The Ministry of Justice and the Duma have not provided any more recent data, although the report is not classified and does not even bear the ‘For official use only’ stamp. It only remains to guess what those NGOs are doing that, according to the cunningly drafted law, ‘may be recognised’ but have not been recognised as ‘foreign agents,’ despite the size of their foreign funding.
A presentation by Sonya Groisman, a journalist with the Dozhd media outlet recognised as a ‘foreign agent,’ who has also been recognised as an individual ‘foreign agent,’ was accompanied on Zoom with a banner that, in accordance with the law, was on screen for 15 seconds – which, it turns out, online is unbearably long and very stupid. Actual presentations about the formal and informal restrictions imposed by the ‘foreign agent’ status were concluded by Niuta Federmesser who talked about how the ‘foreign agent’ legislation, which has not affected her foundation directly, nevertheless undermines trust in all NGOs and negatively impacts charitable activities.
Elena Abrosimova, a law professor at Moscow State University, offered an unexpected solution in terms of a repeal of the whole outdated 1996 law on non-profit organizations on the grounds that existing provisions of the Civil Code are sufficient to regulate their activities.

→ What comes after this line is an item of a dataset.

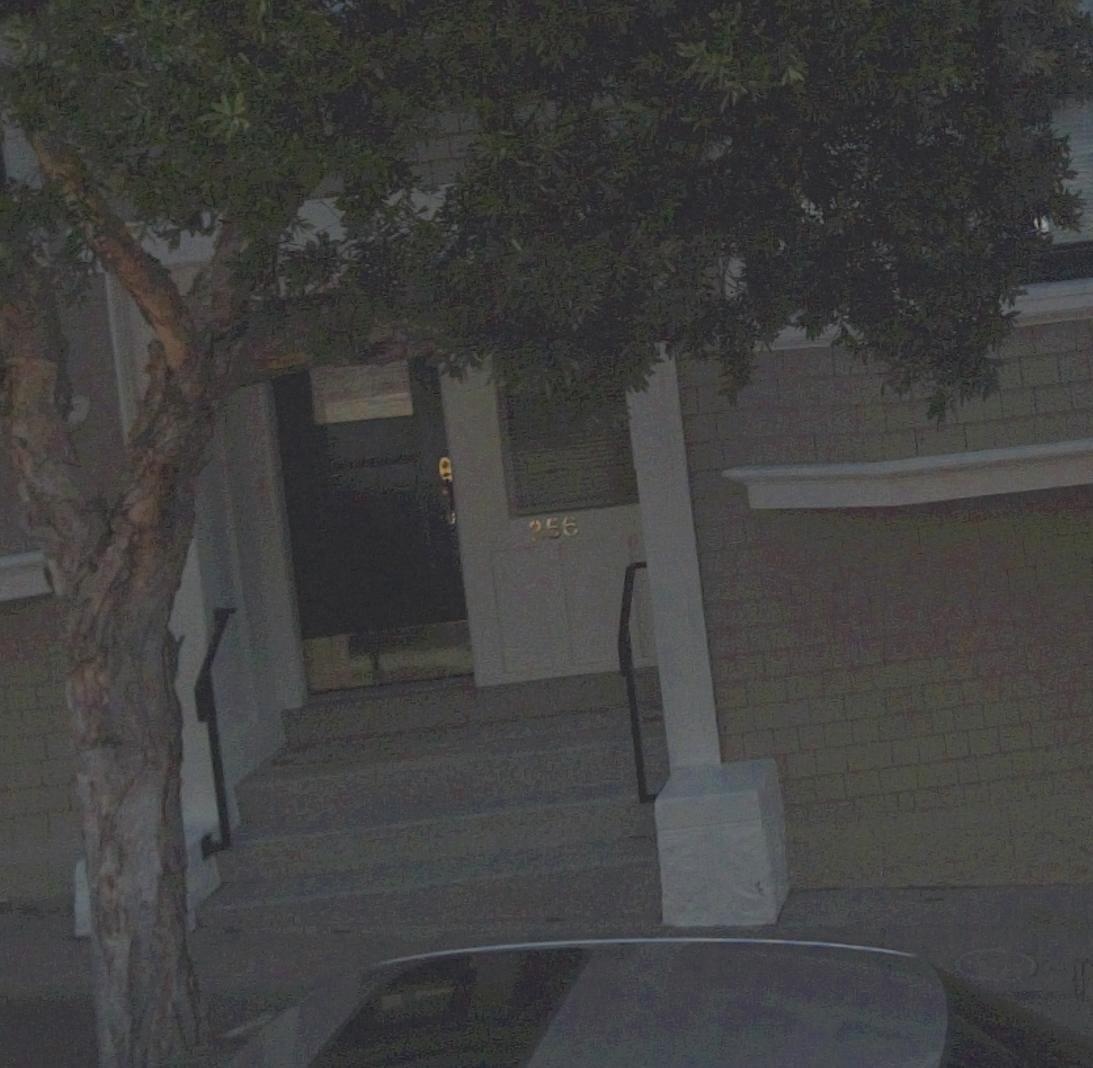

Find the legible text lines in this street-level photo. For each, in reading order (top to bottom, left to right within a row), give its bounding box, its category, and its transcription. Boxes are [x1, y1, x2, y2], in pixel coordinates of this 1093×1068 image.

[527, 512, 581, 544] StreetNumber: 256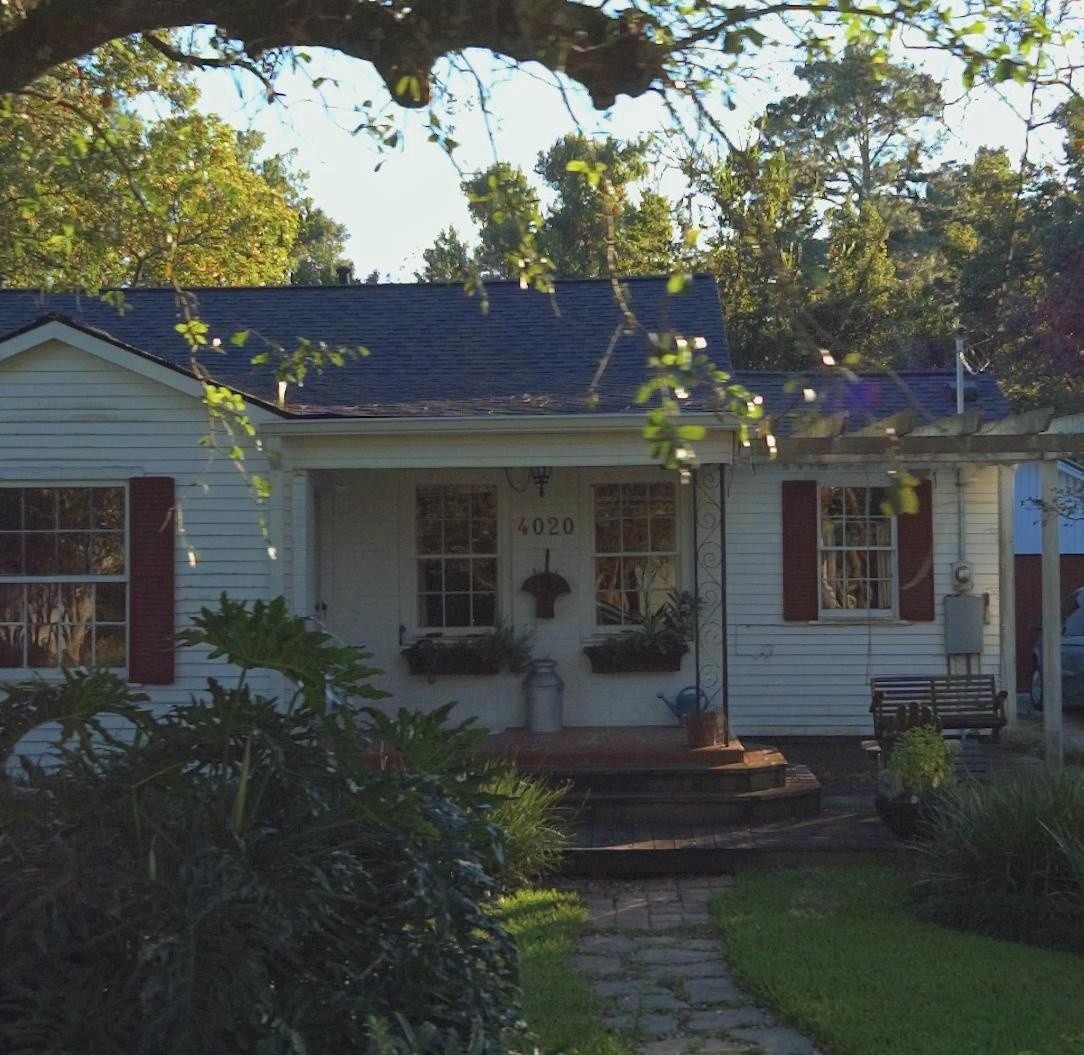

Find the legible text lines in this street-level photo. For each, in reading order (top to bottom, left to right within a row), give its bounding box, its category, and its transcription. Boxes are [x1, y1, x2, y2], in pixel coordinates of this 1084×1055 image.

Ekaterina Shulman said that by the same logic all restrictions on ‘foreign agent’ NGOs should moved to come under the so-called ‘Dima Yakovlev Law,’ which would correctly indicate the nature of their liability that can be applied by court decision only.
Among the legal strategies for fighting the ‘foreign agent’ legislation, along with awaiting the consideration of the application by about 60 Russian NGOs to the European Court of Human Rights which was communicated back in 2017, lawyers also point to the possibility of reapplying to the Constitutional Court. The latter’s 2014 ruling, in which the Constitutional Court noted that the 2012 law does not discriminate against ‘foreign agents’ in comparison with other NGOs, has long been inconsistent with the changed reality of both legislation and law enforcement.
Elena Topoleva proposed moving the discussion to the Public Chamber, of which she is a member. Most of the members of the Human Rights Council who supported the efforts of the Moscow Helsinki Group were unable to take part in the round table on 3 February because of a parallel session at the Council devoted to implementation of the president’s instructions following the December meeting of the Council. These included instructions to the Ministry of Justice: ‘a) to analyze jointly with the Prosecutor General’s Office and the Human Rights Council the legislation regulating the activities of NGOs performing the functions of a ‘foreign agent,’ including the terms of removal from the ‘foreign agent’ register and the application of the legislation in practice; and b) to analyze jointly with Roskomnadzor and with the participation of the Human Rights Council and the Russian Union of Journalists the legislation regulating the activities of media outlets performing the functions of a ‘foreign agent’ and the application of the legislation in practice.’